Passage to read:
-------------------------

Summary: HOME ORCHARD PEST MANAGEMENT GUIDE PREFACE
Holly Thornton, Homeowner IPM Specialist
Dan L. Horton, Extension Entomologist
Home Orchard Pest Management Guides offer suggestions on cultural and chemical control practices that offer a reasonable degree of protection from important fruit
diseases and insect pests. Producing quality edible fruit is challenging, growing commercial quality, blemish-free fruit is often an unrealistic expectation. During the
growing season weekly monitoring of the crop, and pests which may be present is important. Insecticides work best when pest levels are low. Timely application of
controls help minimize damage to fruit. To be effective fungicides need to be applied before appearance of symptoms and/or just prior to and during weather conditions
favorable for disease development. In most cases these are periods of moderate to high amounts of rainfall.
Sanitation, which encompasses a variety of cultural practices, such as pruning and removal of diseased and/or dead twigs and branches, raking and removal of leaves
and debris, periodically mowing around vines, trees or bushes, and disposing of rotten and/or diseased fruit generally improves disease and insect control. Sanitation, in
combination with chemicals, is usually necessary for acceptable control of fruit diseases and insects. A few fruits can be grown successfully with good sanitation alone.

-------------------------

Task to complete:
Set down, word for word, the part of the home orchard pest management preface starting at "Sanitation, which encompasses" and ending at "good sanitation alone.".

Stored dataset items:
-------------------------

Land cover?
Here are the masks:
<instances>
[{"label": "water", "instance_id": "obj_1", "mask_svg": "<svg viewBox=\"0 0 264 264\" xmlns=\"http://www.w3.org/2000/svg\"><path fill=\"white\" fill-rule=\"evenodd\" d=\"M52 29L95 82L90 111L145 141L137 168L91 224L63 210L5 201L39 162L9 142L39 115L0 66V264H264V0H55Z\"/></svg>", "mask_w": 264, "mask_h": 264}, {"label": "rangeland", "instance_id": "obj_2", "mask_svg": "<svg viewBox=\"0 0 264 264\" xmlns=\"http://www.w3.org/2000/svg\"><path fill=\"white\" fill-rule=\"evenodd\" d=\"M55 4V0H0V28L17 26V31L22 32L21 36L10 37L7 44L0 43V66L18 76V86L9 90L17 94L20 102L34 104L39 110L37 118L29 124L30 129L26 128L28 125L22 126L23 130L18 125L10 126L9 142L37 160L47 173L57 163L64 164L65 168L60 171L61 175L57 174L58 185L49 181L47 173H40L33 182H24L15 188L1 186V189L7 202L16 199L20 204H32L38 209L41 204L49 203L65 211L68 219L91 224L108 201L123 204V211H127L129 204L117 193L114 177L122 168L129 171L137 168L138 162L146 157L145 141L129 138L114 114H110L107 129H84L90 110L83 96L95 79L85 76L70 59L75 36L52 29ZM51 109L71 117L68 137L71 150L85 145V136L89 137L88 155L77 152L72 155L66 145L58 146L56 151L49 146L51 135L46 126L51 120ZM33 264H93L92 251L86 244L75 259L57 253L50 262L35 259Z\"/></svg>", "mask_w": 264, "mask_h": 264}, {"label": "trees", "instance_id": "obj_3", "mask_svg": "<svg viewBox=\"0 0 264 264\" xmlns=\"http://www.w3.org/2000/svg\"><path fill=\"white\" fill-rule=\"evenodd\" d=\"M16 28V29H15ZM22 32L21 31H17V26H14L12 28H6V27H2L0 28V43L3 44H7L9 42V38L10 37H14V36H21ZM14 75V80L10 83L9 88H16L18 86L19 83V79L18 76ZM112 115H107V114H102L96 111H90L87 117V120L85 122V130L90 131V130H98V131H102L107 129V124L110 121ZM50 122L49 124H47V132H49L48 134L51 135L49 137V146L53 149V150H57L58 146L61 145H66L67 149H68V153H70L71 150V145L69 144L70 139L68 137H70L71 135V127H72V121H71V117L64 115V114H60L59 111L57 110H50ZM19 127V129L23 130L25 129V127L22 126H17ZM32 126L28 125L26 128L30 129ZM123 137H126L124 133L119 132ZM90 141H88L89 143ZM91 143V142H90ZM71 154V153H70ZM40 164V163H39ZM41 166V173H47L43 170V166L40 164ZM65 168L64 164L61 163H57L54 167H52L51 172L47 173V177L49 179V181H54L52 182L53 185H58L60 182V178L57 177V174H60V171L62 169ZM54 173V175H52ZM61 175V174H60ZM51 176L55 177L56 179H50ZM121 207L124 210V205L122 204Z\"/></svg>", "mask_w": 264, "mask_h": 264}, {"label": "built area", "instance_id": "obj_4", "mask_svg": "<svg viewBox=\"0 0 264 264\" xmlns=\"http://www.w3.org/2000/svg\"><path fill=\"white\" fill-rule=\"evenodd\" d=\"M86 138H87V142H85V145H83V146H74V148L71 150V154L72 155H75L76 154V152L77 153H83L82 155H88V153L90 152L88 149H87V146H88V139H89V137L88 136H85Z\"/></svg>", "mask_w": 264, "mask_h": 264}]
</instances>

-------------------------

Task answer:
Sanitation, which encompasses a variety of cultural practices, such as pruning and removal of diseased and/or dead twigs and branches, raking and removal of leaves
and debris, periodically mowing around vines, trees or bushes, and disposing of rotten and/or diseased fruit generally improves disease and insect control. Sanitation, in
combination with chemicals, is usually necessary for acceptable control of fruit diseases and insects. A few fruits can be grown successfully with good sanitation alone.